The social business sector in Wales is worth £2.37bn to the Welsh economy and is supporting around 40,800 jobs, according to new data published by Social Business Wales.
It also offers opportunities to volunteer to approximately 48,000 – 58,000 people.
The Mapping the Social Business Sector in Wales report identified 1,698 organisations as operating in the social business sector in Wales, including co-operatives, mutuals, social enterprises and employee owned businesses.
The report is based on survey data from 810 organisations (48% of the sector), and found that social businesses are found in areas of social deprivation, where they support communities, offer jobs and training and often provide services that the public and private sectors would struggle to maintain.
The survey also revealed that social businesses are often driven by social or environmental aims; in Wales, a large number of these are focused on improving a particular community or improving health and well-being
“There is clear evidence of a growing, increasingly confident and entrepreneurial social business sector in Wales that is built upon strengthening foundations,” said Glenn Bowen, director of enterprise at the Wales Co-operative Centre.

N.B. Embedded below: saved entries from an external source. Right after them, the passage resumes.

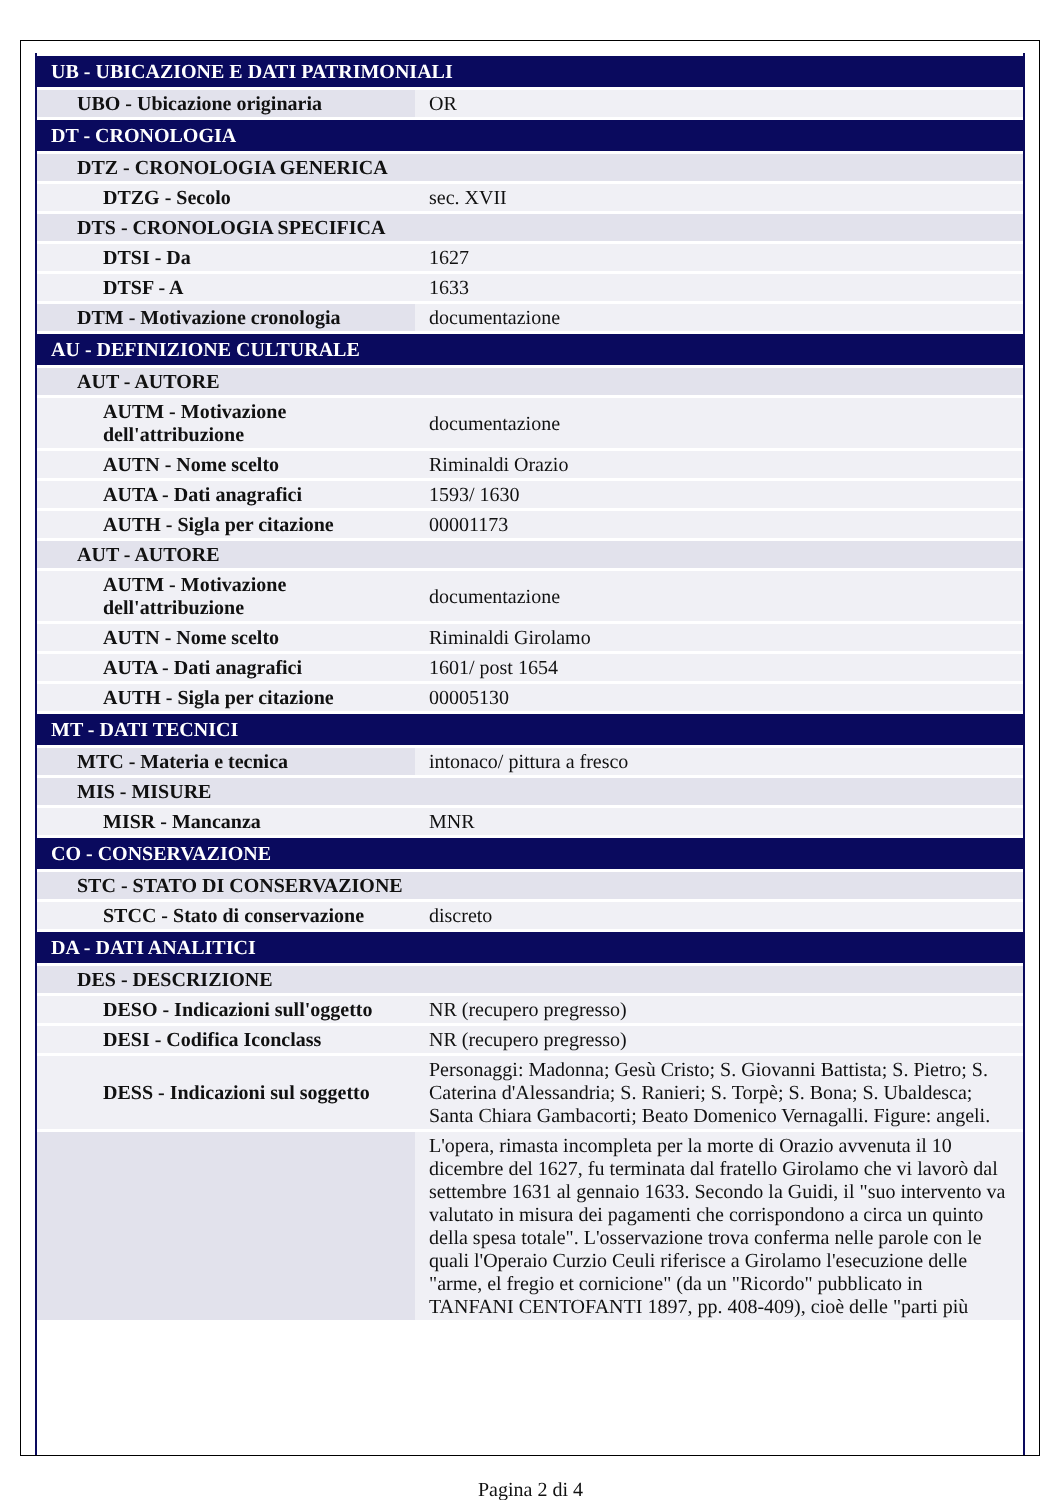| UB - UBICAZIONE E DATI PATRIMONIALI | |
| UBO - Ubicazione originaria | OR |
| DT - CRONOLOGIA | |
| DTZ - CRONOLOGIA GENERICA | |
| DTZG - Secolo | sec. XVII |
| DTS - CRONOLOGIA SPECIFICA | |
| DTSI - Da | 1627 |
| DTSF - A | 1633 |
| DTM - Motivazione cronologia | documentazione |
| AU - DEFINIZIONE CULTURALE | |
| AUT - AUTORE | |
| AUTM - Motivazione dell'attribuzione | documentazione |
| AUTN - Nome scelto | Riminaldi Orazio |
| AUTA - Dati anagrafici | 1593/ 1630 |
| AUTH - Sigla per citazione | 00001173 |
| AUT - AUTORE | |
| AUTM - Motivazione dell'attribuzione | documentazione |
| AUTN - Nome scelto | Riminaldi Girolamo |
| AUTA - Dati anagrafici | 1601/ post 1654 |
| AUTH - Sigla per citazione | 00005130 |
| MT - DATI TECNICI | |
| MTC - Materia e tecnica | intonaco/ pittura a fresco |
| MIS - MISURE | |
| MISR - Mancanza | MNR |
| CO - CONSERVAZIONE | |
| STC - STATO DI CONSERVAZIONE | |
| STCC - Stato di conservazione | discreto |
| DA - DATI ANALITICI | |
| DES - DESCRIZIONE | |
| DESO - Indicazioni sull'oggetto | NR (recupero pregresso) |
| DESI - Codifica Iconclass | NR (recupero pregresso) |
| DESS - Indicazioni sul soggetto | Personaggi: Madonna; Gesù Cristo; S. Giovanni Battista; S. Pietro; S. Caterina d'Alessandria; S. Ranieri; S. Torpè; S. Bona; S. Ubaldesca; Santa Chiara Gambacorti; Beato Domenico Vernagalli. Figure: angeli. |
| | L'opera, rimasta incompleta per la morte di Orazio avvenuta il 10 dicembre del 1627, fu terminata dal fratello Girolamo che vi lavorò dal settembre 1631 al gennaio 1633. Secondo la Guidi, il "suo intervento va valutato in misura dei pagamenti che corrispondono a circa un quinto della spesa totale". L'osservazione trova conferma nelle parole con le quali l'Operaio Curzio Ceuli riferisce a Girolamo l'esecuzione delle "arme, el fregio et cornicione" (da un "Ricordo" pubblicato in TANFANI CENTOFANTI 1897, pp. 408-409), cioè delle "parti più |
Pagina 2 di 4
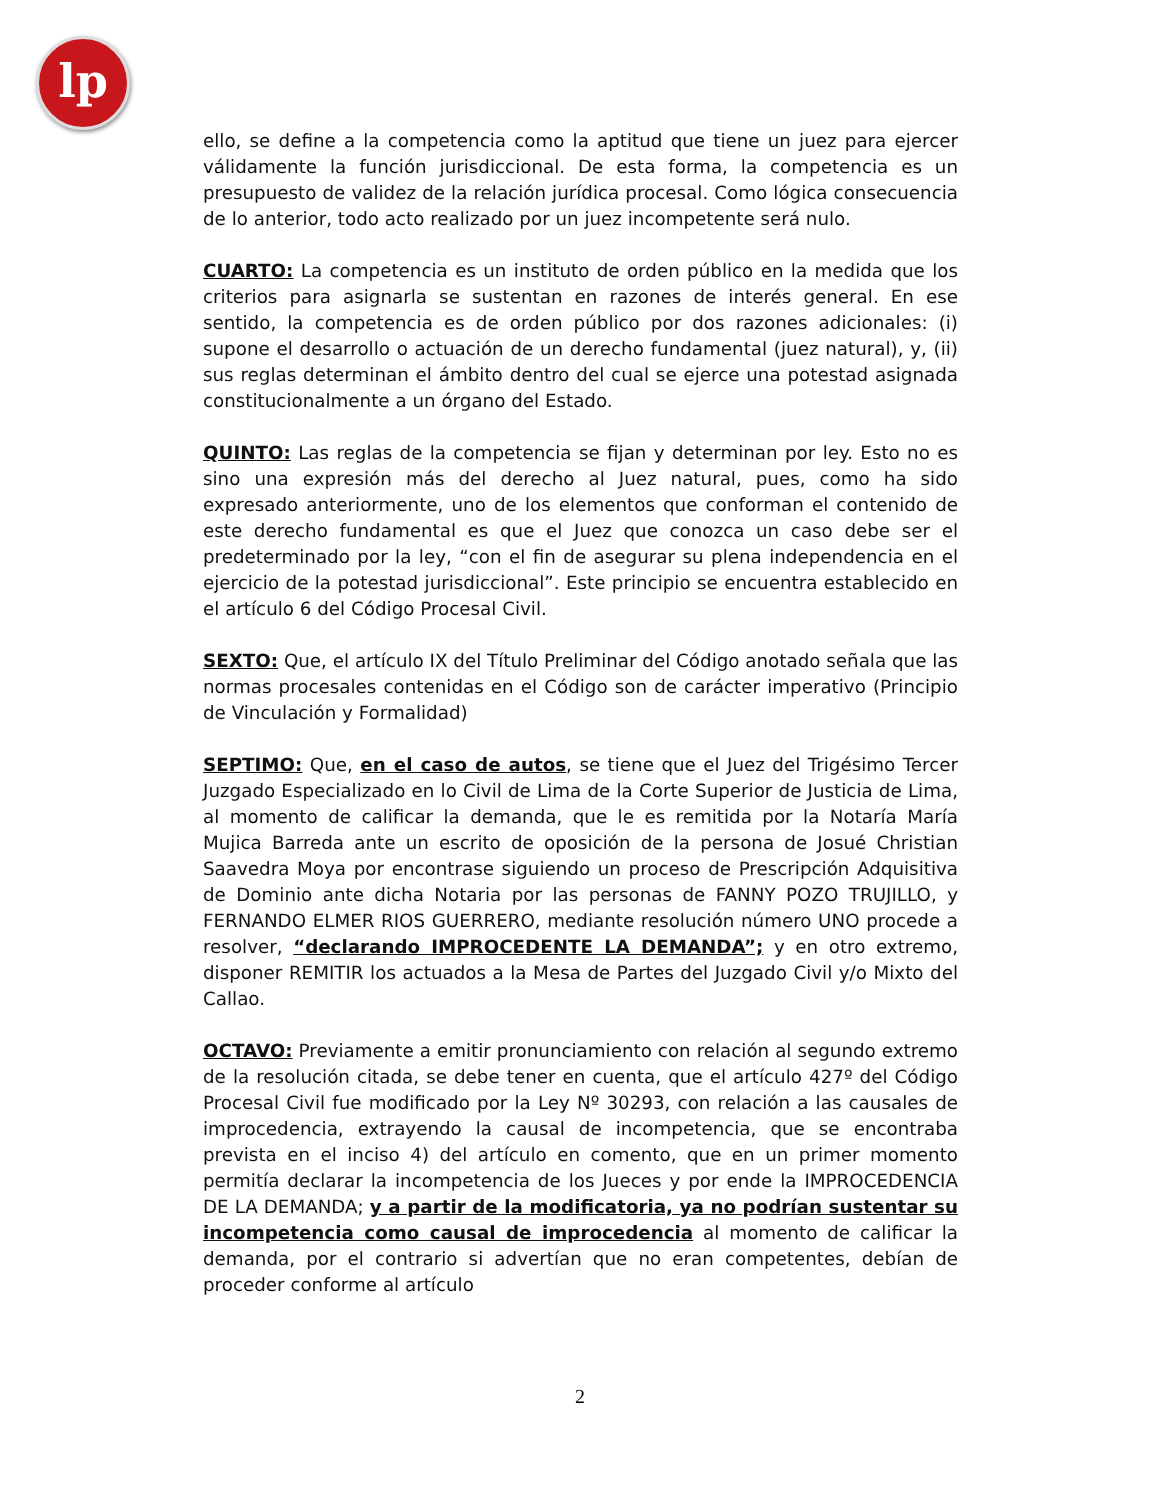lp
ello, se define a la competencia como la aptitud que tiene un juez para ejercer válidamente la función jurisdiccional. De esta forma, la competencia es un presupuesto de validez de la relación jurídica procesal. Como lógica consecuencia de lo anterior, todo acto realizado por un juez incompetente será nulo.
CUARTO: La competencia es un instituto de orden público en la medida que los criterios para asignarla se sustentan en razones de interés general. En ese sentido, la competencia es de orden público por dos razones adicionales: (i) supone el desarrollo o actuación de un derecho fundamental (juez natural), y, (ii) sus reglas determinan el ámbito dentro del cual se ejerce una potestad asignada constitucionalmente a un órgano del Estado.
QUINTO: Las reglas de la competencia se fijan y determinan por ley. Esto no es sino una expresión más del derecho al Juez natural, pues, como ha sido expresado anteriormente, uno de los elementos que conforman el contenido de este derecho fundamental es que el Juez que conozca un caso debe ser el predeterminado por la ley, “con el fin de asegurar su plena independencia en el ejercicio de la potestad jurisdiccional”. Este principio se encuentra establecido en el artículo 6 del Código Procesal Civil.
SEXTO: Que, el artículo IX del Título Preliminar del Código anotado señala que las normas procesales contenidas en el Código son de carácter imperativo (Principio de Vinculación y Formalidad)
SEPTIMO: Que, en el caso de autos, se tiene que el Juez del Trigésimo Tercer Juzgado Especializado en lo Civil de Lima de la Corte Superior de Justicia de Lima, al momento de calificar la demanda, que le es remitida por la Notaría María Mujica Barreda ante un escrito de oposición de la persona de Josué Christian Saavedra Moya por encontrase siguiendo un proceso de Prescripción Adquisitiva de Dominio ante dicha Notaria por las personas de FANNY POZO TRUJILLO, y FERNANDO ELMER RIOS GUERRERO, mediante resolución número UNO procede a resolver, “declarando IMPROCEDENTE LA DEMANDA”; y en otro extremo, disponer REMITIR los actuados a la Mesa de Partes del Juzgado Civil y/o Mixto del Callao.
OCTAVO: Previamente a emitir pronunciamiento con relación al segundo extremo de la resolución citada, se debe tener en cuenta, que el artículo 427º del Código Procesal Civil fue modificado por la Ley Nº 30293, con relación a las causales de improcedencia, extrayendo la causal de incompetencia, que se encontraba prevista en el inciso 4) del artículo en comento, que en un primer momento permitía declarar la incompetencia de los Jueces y por ende la IMPROCEDENCIA DE LA DEMANDA; y a partir de la modificatoria, ya no podrían sustentar su incompetencia como causal de improcedencia al momento de calificar la demanda, por el contrario si advertían que no eran competentes, debían de proceder conforme al artículo
2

“The report suggests that the sector has experienced real growth in the two years since the last in-depth research was carried out. It offers a snapshot of a sector that is dynamic and responsive and is constantly looking to evolve and offer new products and services.”
According to the report, 84% of social businesses attracted new customers or clients in the last 12 months, while 24% attracted investment to expand during the same period; 69% of social businesses expecting turnover to increase over the next two to three years.
Social Business Wales is an £11m European Regional Development and Welsh government funded project, which is part of the Business Wales family, and delivered by the Wales Co-operative Centre.
“Importantly [the sector] provides crucial services in our communities, plugging gaps in private and public sector provision and helping to improve educational attainment, provide social care in people’s houses and reduce inequality, particularly in our most deprived communities,” said economy secretary Ken Skates.
“As a government we are committed to working closely with social businesses to help them to thrive and grow. This commitment will be central to delivery of our four cross cutting governmental strategies due to be published shortly and our new social enterprise framework which we plan to publish later this year.”